• Stored data:
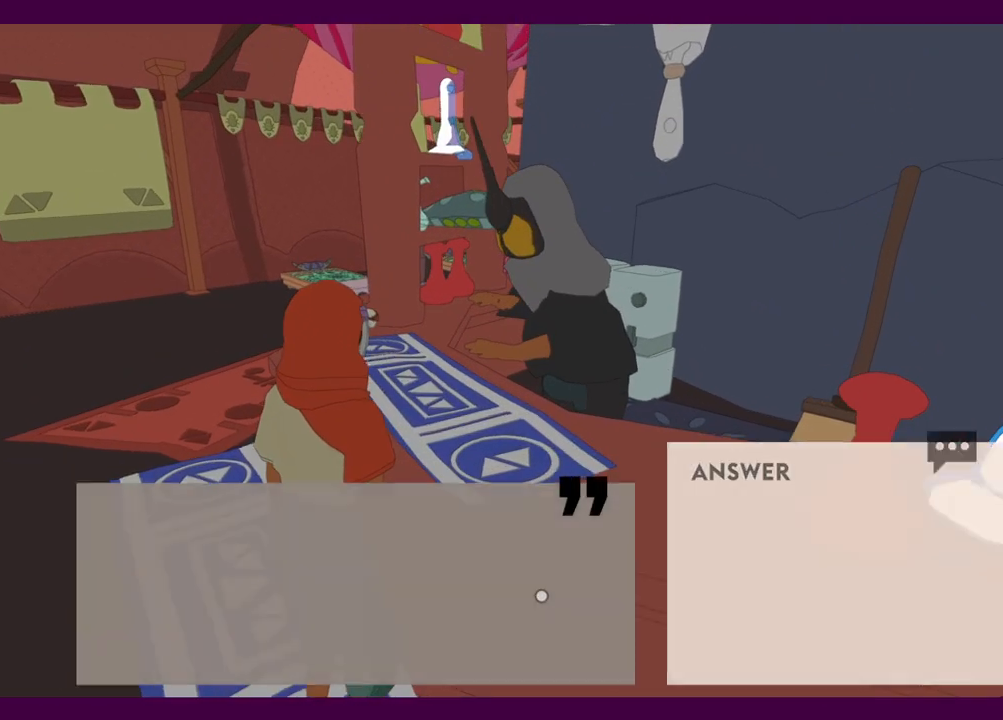
{"keys": [], "mouse": ["left"], "events": [[34, "e", "down"], [34, "mouse_left", "down"], [84, "e", "up"], [117, "mouse_left", "up"], [167, "e", "down"], [167, "mouse_left", "down"], [217, "e", "up"], [267, "mouse_left", "up"], [317, "e", "down"], [317, "mouse_left", "down"], [350, "e", "up"], [400, "e", "down"], [400, "mouse_left", "up"], [450, "e", "up"], [450, "mouse_left", "down"]]}
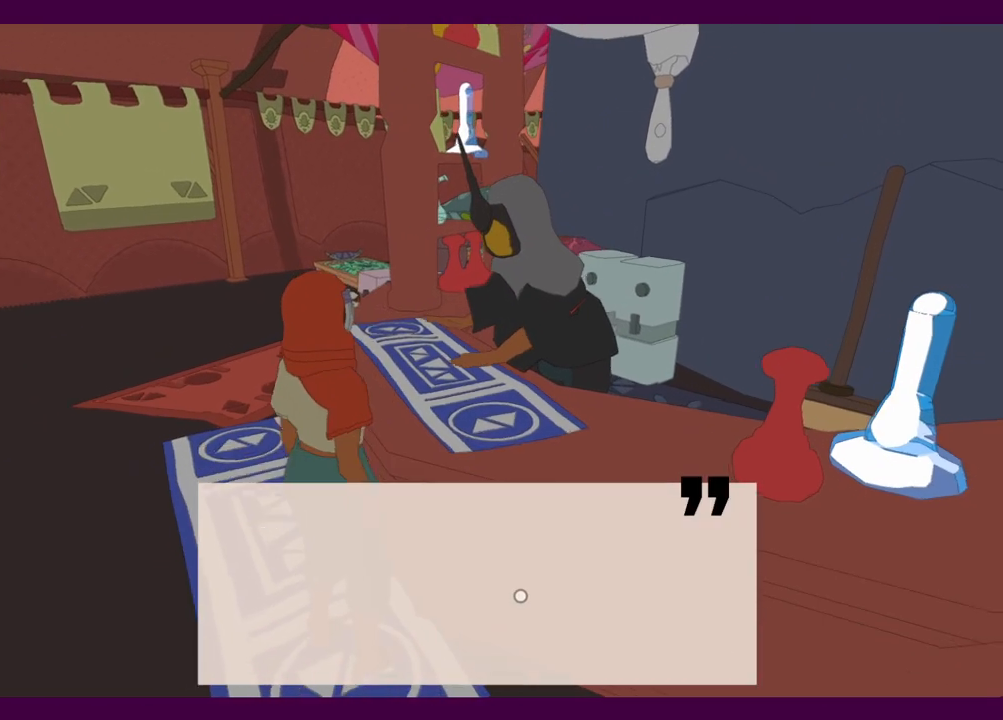
{"keys": ["e"], "mouse": [], "events": [[50, "e", "down"], [50, "mouse_left", "up"], [84, "e", "up"], [134, "mouse_left", "down"], [184, "mouse_left", "up"], [284, "e", "down"], [284, "mouse_left", "down"], [334, "mouse_left", "up"], [367, "e", "up"], [417, "mouse_left", "down"], [467, "e", "down"], [467, "mouse_left", "up"]]}
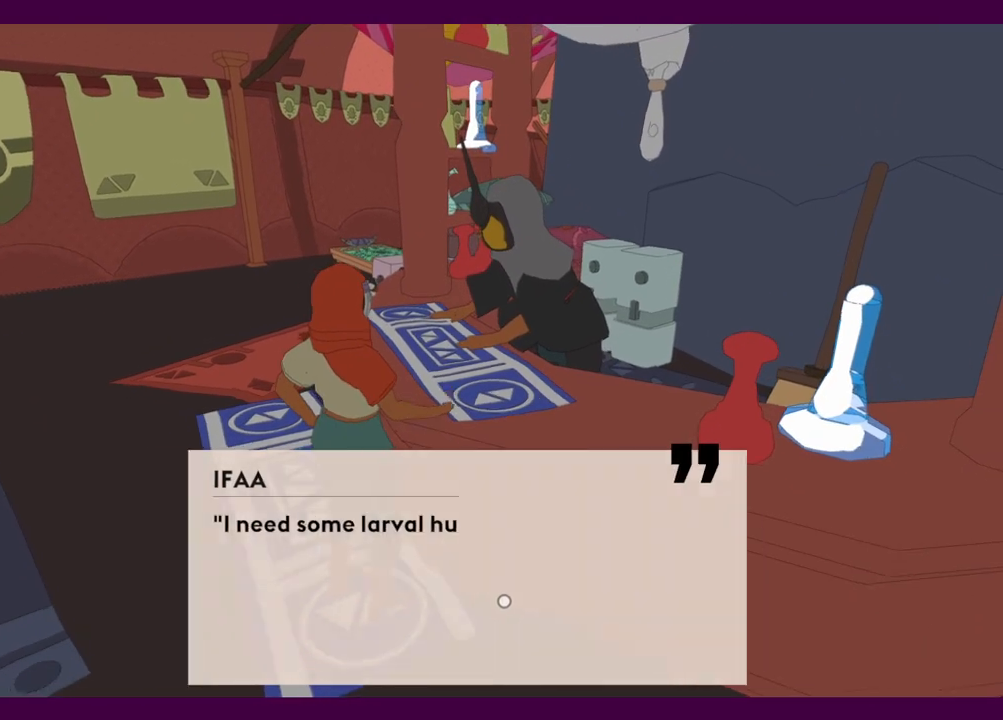
{"keys": [], "mouse": ["left"], "events": [[17, "e", "up"], [67, "e", "down"], [67, "mouse_left", "down"], [100, "mouse_left", "up"], [200, "e", "up"], [200, "mouse_left", "down"], [250, "e", "down"], [300, "mouse_left", "up"], [334, "e", "up"], [334, "mouse_left", "down"], [384, "e", "down"], [434, "mouse_left", "up"], [484, "e", "up"], [484, "mouse_left", "down"]]}
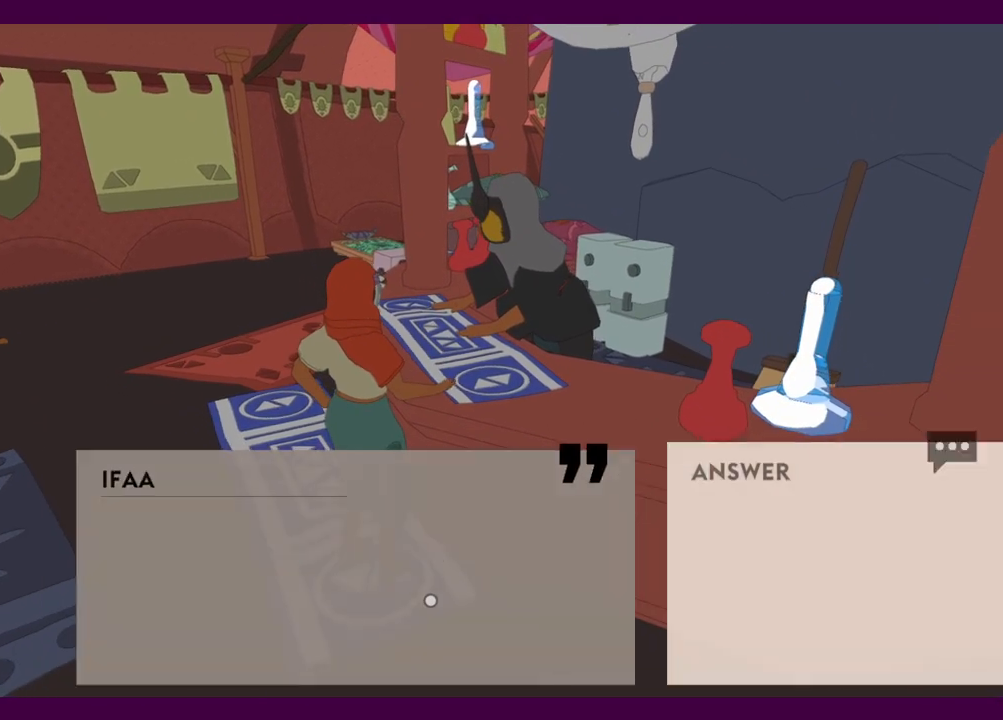
{"keys": ["e"], "mouse": [], "events": [[34, "e", "down"], [67, "mouse_left", "up"], [117, "e", "up"], [117, "mouse_left", "down"], [167, "e", "down"], [217, "e", "up"], [217, "mouse_left", "up"], [267, "mouse_left", "down"], [300, "e", "down"], [350, "mouse_left", "up"], [400, "e", "up"], [450, "mouse_left", "down"], [500, "e", "down"], [500, "mouse_left", "up"]]}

• Work task:
Copy out each line of the data exactly as it reads; skip the pictures.

• Output for this task:
{"keys": [], "mouse": ["left"], "events": [[34, "e", "down"], [34, "mouse_left", "down"], [84, "e", "up"], [117, "mouse_left", "up"], [167, "e", "down"], [167, "mouse_left", "down"], [217, "e", "up"], [267, "mouse_left", "up"], [317, "e", "down"], [317, "mouse_left", "down"], [350, "e", "up"], [400, "e", "down"], [400, "mouse_left", "up"], [450, "e", "up"], [450, "mouse_left", "down"]]}
{"keys": ["e"], "mouse": [], "events": [[50, "e", "down"], [50, "mouse_left", "up"], [84, "e", "up"], [134, "mouse_left", "down"], [184, "mouse_left", "up"], [284, "e", "down"], [284, "mouse_left", "down"], [334, "mouse_left", "up"], [367, "e", "up"], [417, "mouse_left", "down"], [467, "e", "down"], [467, "mouse_left", "up"]]}
{"keys": [], "mouse": ["left"], "events": [[17, "e", "up"], [67, "e", "down"], [67, "mouse_left", "down"], [100, "mouse_left", "up"], [200, "e", "up"], [200, "mouse_left", "down"], [250, "e", "down"], [300, "mouse_left", "up"], [334, "e", "up"], [334, "mouse_left", "down"], [384, "e", "down"], [434, "mouse_left", "up"], [484, "e", "up"], [484, "mouse_left", "down"]]}
{"keys": ["e"], "mouse": [], "events": [[34, "e", "down"], [67, "mouse_left", "up"], [117, "e", "up"], [117, "mouse_left", "down"], [167, "e", "down"], [217, "e", "up"], [217, "mouse_left", "up"], [267, "mouse_left", "down"], [300, "e", "down"], [350, "mouse_left", "up"], [400, "e", "up"], [450, "mouse_left", "down"], [500, "e", "down"], [500, "mouse_left", "up"]]}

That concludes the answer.